Geometric estimators calculate the "Intrinsic Dimension" (ID) based on distances between points, rather than variance of global projections. This is crucial for manifolds that are non-linear (e.g., a Swiss Roll).

The Swiss Roll Problem

A "Swiss Roll" is a 2D plane rolled up in 3D.

PCA will see it as 3D (because variance exists in x, y, z).
Geometric ID should see it as 2D (locally, it's a plane).

import numpy as np
import effdim
from sklearn.datasets import make_swiss_roll

# Generate Swiss Roll
X, _ = make_swiss_roll(n_samples=2000, noise=0.01)

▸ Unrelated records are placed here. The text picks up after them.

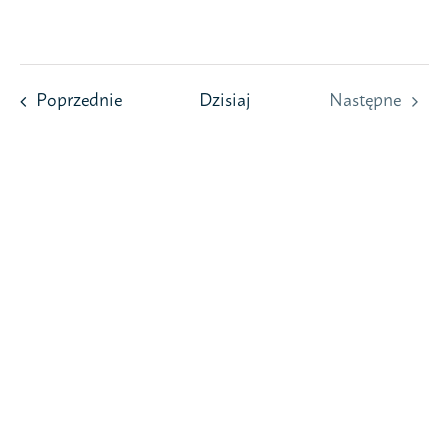
Przejdź
do
zawartości
Wydarzenia
Poprzednie
Dzisiaj
Następne
Wydarzeni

# Compute dimensionalities
results = effdim.compute_dim(X)

# PCA
pca_dim = results['pca_explained_variance_95']
print(f"Global PCA Dimension: {pca_dim}")
# Likely 3, because the roll occupies 3D volume globally.

# kNN Intrinsic Dimension (MLE)
knn_dim = results['mle_dimensionality']
print(f"kNN Intrinsic Dimension: {knn_dim:.2f}")
# Should be close to 2.0

# Two-NN
twonn_dim = results['two_nn_dimensionality']
print(f"Two-NN Intrinsic Dimension: {twonn_dim:.2f}")
# Should be close to 2.0

When to use Geometric Estimators?

Non-linear manifolds: Image datasets (digits, faces) often lie on low-dimensional non-linear manifolds.
Manifold Learning: Checking if your autoencoder latent space has matched the intrinsic dimension of the data.
Local Analysis: Using pure geometry approaches can capture local variability better.

Limitations

Computational Cost: Requires computing nearest neighbors, which can be slow for large \(N\). effdim utilizes the highly efficient CFaiss implementation under the hood to speed this up.
Curse of Dimensionality: In extremely high dimensions, distance concentration can make geometric estimation unstable.